### To do
Please copy the lines from the start of the items through the line that contains "Elden Ring un", reproducing each one precisely.

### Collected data
====

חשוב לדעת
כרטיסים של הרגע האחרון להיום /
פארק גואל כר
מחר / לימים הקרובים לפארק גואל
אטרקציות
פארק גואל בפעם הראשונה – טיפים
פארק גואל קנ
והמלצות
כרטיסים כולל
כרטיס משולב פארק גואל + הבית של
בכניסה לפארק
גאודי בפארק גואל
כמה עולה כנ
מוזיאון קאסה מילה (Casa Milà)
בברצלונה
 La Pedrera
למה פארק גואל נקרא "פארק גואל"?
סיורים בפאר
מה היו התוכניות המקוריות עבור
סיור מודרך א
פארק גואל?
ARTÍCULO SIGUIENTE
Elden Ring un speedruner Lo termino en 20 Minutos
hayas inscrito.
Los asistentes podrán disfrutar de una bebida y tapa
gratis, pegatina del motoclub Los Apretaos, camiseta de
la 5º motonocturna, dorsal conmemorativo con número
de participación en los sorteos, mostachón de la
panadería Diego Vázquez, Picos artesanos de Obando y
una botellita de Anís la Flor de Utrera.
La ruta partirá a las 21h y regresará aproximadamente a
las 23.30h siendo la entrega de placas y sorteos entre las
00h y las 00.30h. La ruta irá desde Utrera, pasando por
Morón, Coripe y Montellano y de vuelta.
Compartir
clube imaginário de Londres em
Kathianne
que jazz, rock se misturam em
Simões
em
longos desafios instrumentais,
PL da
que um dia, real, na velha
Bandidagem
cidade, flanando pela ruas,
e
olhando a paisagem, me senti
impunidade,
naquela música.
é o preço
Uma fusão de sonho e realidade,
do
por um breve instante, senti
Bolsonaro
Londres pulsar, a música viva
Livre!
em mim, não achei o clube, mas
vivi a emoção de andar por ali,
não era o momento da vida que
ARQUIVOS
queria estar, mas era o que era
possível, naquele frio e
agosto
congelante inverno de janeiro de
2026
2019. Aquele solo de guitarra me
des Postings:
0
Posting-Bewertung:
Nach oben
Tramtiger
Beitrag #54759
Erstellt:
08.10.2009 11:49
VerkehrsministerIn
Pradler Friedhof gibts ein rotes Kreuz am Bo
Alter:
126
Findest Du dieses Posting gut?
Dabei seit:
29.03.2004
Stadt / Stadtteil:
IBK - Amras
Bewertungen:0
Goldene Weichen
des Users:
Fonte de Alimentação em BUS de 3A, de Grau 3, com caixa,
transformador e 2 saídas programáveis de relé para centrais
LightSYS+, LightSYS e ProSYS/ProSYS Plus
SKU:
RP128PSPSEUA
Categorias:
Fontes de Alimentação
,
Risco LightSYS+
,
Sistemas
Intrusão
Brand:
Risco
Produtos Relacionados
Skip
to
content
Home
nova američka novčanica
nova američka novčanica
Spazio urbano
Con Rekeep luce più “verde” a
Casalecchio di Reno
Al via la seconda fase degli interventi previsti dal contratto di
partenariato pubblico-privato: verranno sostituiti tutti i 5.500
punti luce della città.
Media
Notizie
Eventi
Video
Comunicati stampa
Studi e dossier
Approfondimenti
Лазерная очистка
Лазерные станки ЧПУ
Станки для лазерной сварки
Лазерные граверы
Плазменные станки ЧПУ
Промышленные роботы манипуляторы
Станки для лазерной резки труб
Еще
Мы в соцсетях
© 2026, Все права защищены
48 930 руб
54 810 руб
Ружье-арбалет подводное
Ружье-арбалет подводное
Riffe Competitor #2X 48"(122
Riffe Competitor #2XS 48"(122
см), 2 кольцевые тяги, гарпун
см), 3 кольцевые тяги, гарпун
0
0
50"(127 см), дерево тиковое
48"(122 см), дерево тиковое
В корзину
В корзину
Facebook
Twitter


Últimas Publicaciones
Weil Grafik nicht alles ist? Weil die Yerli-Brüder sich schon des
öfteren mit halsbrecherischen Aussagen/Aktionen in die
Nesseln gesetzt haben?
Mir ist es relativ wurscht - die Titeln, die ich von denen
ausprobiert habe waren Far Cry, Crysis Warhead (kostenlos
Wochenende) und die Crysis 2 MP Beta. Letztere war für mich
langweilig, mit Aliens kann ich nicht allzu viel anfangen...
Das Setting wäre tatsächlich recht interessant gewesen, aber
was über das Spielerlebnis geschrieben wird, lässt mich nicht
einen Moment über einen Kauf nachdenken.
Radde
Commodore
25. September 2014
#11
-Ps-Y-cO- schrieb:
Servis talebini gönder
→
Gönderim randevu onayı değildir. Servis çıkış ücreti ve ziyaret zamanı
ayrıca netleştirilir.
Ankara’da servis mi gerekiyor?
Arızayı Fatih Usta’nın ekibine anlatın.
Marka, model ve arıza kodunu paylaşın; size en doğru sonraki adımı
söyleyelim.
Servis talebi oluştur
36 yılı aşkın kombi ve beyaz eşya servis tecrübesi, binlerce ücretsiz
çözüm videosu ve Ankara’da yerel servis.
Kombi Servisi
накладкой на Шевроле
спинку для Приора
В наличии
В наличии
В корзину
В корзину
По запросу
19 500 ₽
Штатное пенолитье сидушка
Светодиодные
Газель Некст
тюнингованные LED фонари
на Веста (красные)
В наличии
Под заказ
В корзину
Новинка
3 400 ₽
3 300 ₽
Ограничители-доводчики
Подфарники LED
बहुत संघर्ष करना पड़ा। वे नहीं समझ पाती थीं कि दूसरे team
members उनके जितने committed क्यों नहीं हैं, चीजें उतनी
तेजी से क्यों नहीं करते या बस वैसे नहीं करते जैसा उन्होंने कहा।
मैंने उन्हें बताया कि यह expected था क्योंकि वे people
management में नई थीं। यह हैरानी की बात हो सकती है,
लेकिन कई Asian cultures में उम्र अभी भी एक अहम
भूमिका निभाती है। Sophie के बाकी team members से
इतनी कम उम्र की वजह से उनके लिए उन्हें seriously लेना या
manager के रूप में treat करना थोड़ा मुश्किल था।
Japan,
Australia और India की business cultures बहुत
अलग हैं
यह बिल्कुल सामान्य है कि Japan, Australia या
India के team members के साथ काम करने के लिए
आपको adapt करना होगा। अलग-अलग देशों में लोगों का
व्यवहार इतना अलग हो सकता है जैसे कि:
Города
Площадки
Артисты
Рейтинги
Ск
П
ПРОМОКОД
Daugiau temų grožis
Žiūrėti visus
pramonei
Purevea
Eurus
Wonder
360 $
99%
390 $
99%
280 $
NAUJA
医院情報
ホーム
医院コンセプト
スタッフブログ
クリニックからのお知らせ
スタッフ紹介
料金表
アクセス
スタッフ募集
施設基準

====

### Written response
חשוב לדעת
כרטיסים של הרגע האחרון להיום /
פארק גואל כר
מחר / לימים הקרובים לפארק גואל
אטרקציות
פארק גואל בפעם הראשונה – טיפים
פארק גואל קנ
והמלצות
כרטיסים כולל
כרטיס משולב פארק גואל + הבית של
בכניסה לפארק
גאודי בפארק גואל
כמה עולה כנ
מוזיאון קאסה מילה (Casa Milà)
בברצלונה
 La Pedrera
למה פארק גואל נקרא "פארק גואל"?
סיורים בפאר
מה היו התוכניות המקוריות עבור
סיור מודרך א
פארק גואל?
ARTÍCULO SIGUIENTE
Elden Ring un speedruner Lo termino en 20 Minutos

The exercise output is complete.